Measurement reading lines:

"""

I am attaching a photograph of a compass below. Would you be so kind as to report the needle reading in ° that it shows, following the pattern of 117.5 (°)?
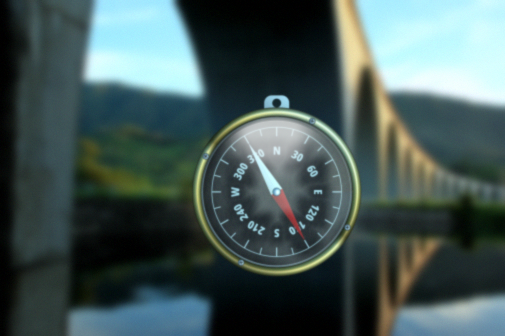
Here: 150 (°)
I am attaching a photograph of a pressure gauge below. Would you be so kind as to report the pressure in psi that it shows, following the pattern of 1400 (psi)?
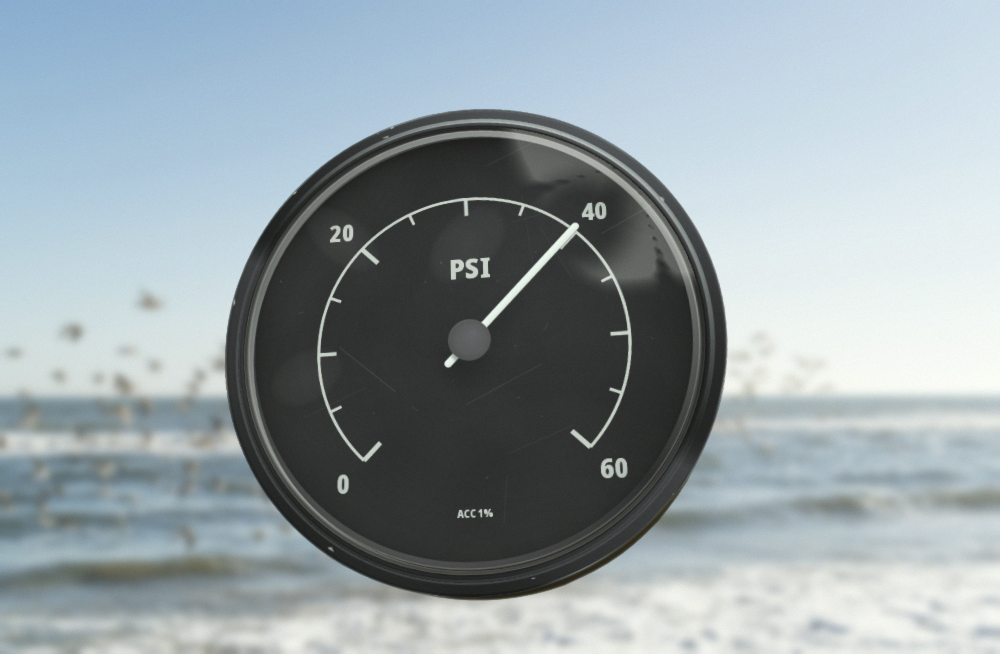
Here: 40 (psi)
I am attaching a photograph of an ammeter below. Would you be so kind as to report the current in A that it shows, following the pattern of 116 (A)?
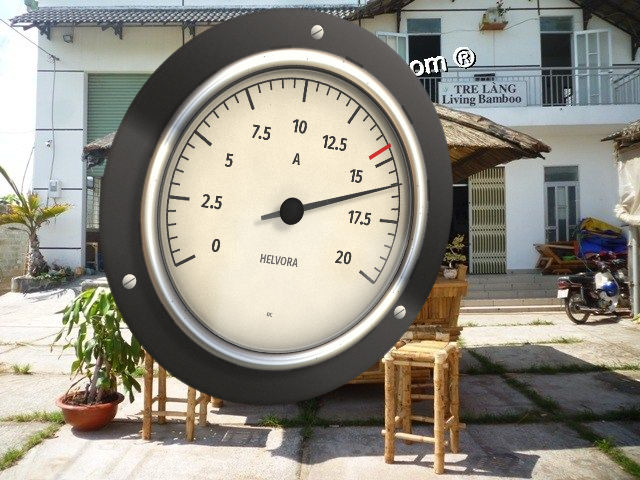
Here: 16 (A)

"""

PROBLEM: Reproduce the lines above word for word, omitting the pictures from your answer.

OUTPUT OF THE TASK:
I am attaching a photograph of a compass below. Would you be so kind as to report the needle reading in ° that it shows, following the pattern of 117.5 (°)?
Here: 150 (°)
I am attaching a photograph of a pressure gauge below. Would you be so kind as to report the pressure in psi that it shows, following the pattern of 1400 (psi)?
Here: 40 (psi)
I am attaching a photograph of an ammeter below. Would you be so kind as to report the current in A that it shows, following the pattern of 116 (A)?
Here: 16 (A)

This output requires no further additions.